YOUR TASK:
Make an exact copy of the entries below, with all images left out.

DATA SUPPLIED:
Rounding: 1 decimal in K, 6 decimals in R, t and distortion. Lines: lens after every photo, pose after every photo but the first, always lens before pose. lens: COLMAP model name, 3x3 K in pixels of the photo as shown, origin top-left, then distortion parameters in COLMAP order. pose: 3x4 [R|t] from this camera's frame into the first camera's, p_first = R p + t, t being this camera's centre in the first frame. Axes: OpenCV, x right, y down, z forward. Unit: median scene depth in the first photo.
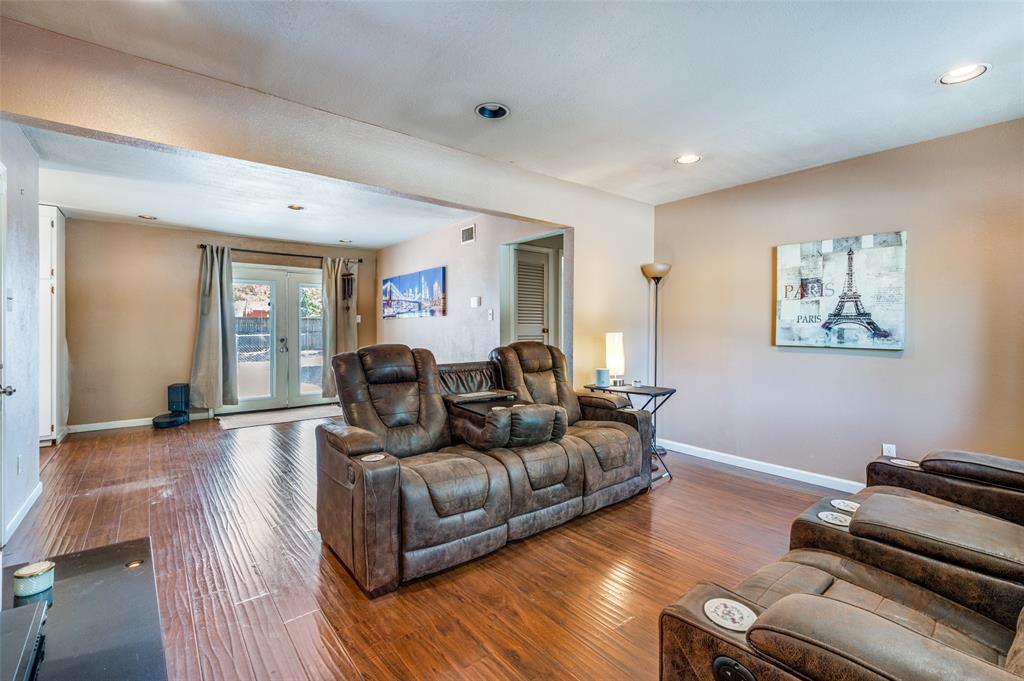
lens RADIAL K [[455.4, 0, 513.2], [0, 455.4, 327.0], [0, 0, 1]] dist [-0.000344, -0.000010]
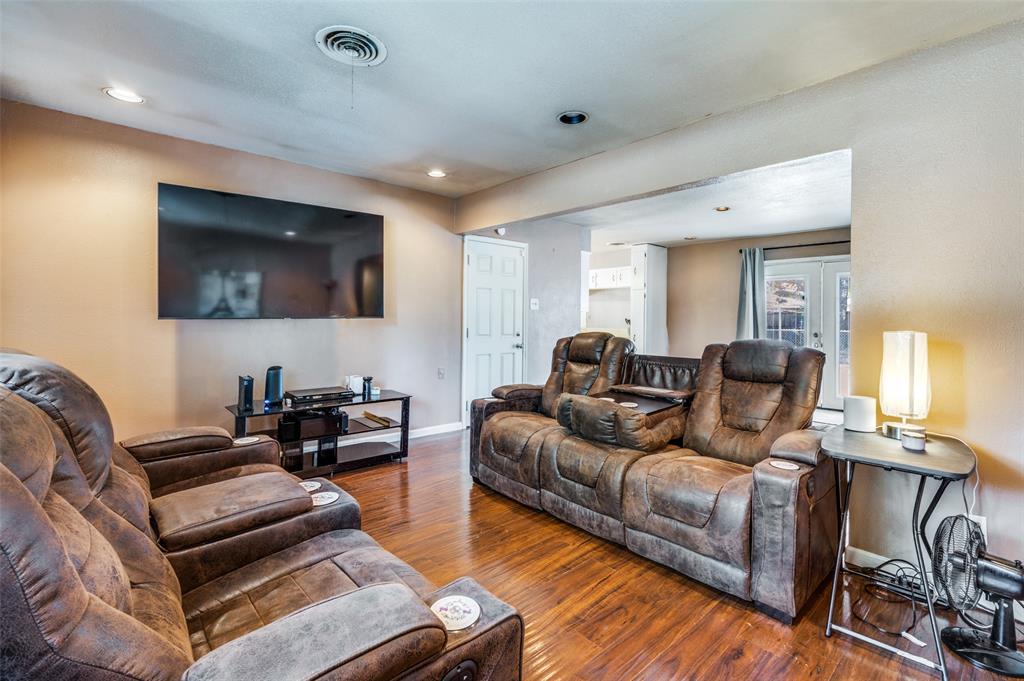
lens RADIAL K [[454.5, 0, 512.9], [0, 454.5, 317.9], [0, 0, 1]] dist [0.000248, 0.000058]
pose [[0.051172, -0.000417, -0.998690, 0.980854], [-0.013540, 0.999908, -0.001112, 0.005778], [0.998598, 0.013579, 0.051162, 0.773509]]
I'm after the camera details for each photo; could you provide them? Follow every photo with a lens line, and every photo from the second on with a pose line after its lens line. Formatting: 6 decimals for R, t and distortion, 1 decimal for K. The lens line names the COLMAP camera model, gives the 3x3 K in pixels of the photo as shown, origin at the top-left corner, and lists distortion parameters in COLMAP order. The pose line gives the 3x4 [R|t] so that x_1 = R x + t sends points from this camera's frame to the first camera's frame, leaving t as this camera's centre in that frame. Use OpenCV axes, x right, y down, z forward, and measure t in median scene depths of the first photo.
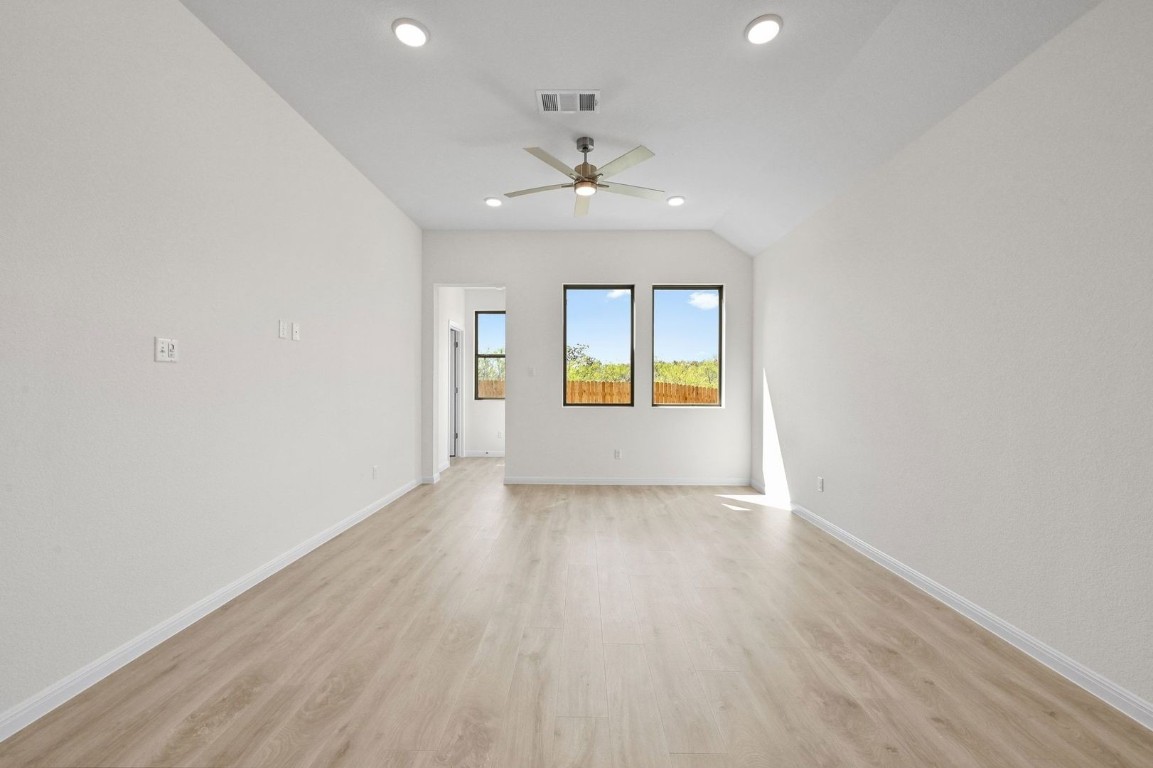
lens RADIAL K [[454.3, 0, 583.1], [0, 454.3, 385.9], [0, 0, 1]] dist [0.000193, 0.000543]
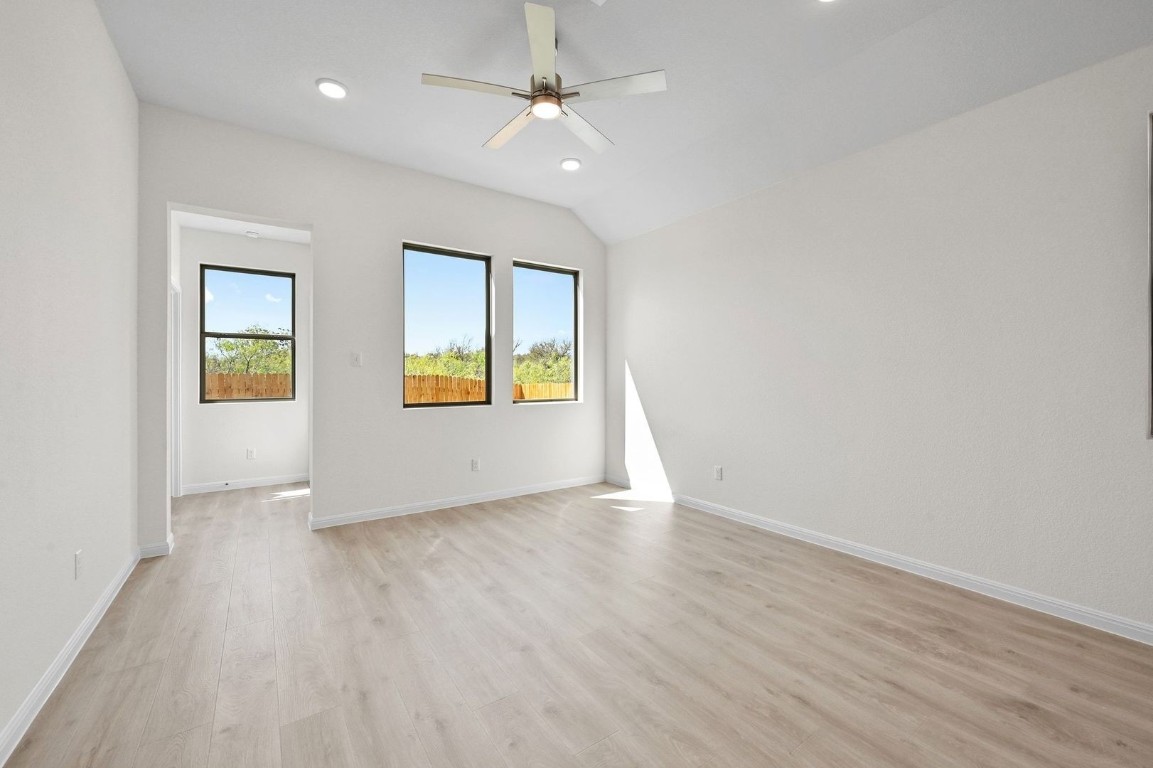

COMPLETED EXERCISE:
Rounding: 1 decimal in K, 6 decimals in R, t and distortion. Lines: lens after every photo, pose after every photo but the first, always lens before pose. lens: COLMAP model name, 3x3 K in pixels of the photo as shown, origin top-left, then distortion parameters in COLMAP order. pose: 3x4 [R|t] from this camera's frame into the first camera's, p_first = R p + t, t being this camera's centre in the first frame. Axes: OpenCV, x right, y down, z forward. Unit: median scene depth in the first photo.
lens RADIAL K [[455.4, 0, 513.2], [0, 455.4, 327.0], [0, 0, 1]] dist [-0.000344, -0.000010]
lens RADIAL K [[454.5, 0, 512.9], [0, 454.5, 317.9], [0, 0, 1]] dist [0.000248, 0.000058]
pose [[0.051172, -0.000417, -0.998690, 0.980854], [-0.013540, 0.999908, -0.001112, 0.005778], [0.998598, 0.013579, 0.051162, 0.773509]]
I'm after the camera details for each photo; could you provide them? Follow every photo with a lens line, and every photo from the second on with a pose line after its lens line. Formatting: 6 decimals for R, t and distortion, 1 decimal for K. The lens line names the COLMAP camera model, gives the 3x3 K in pixels of the photo as shown, origin at the top-left corner, and lists distortion parameters in COLMAP order. The pose line gives the 3x4 [R|t] so that x_1 = R x + t sends points from this camera's frame to the first camera's frame, leaving t as this camera's centre in that frame. Use OpenCV axes, x right, y down, z forward, and measure t in median scene depths of the first photo.
lens RADIAL K [[454.3, 0, 583.1], [0, 454.3, 385.9], [0, 0, 1]] dist [0.000193, 0.000543]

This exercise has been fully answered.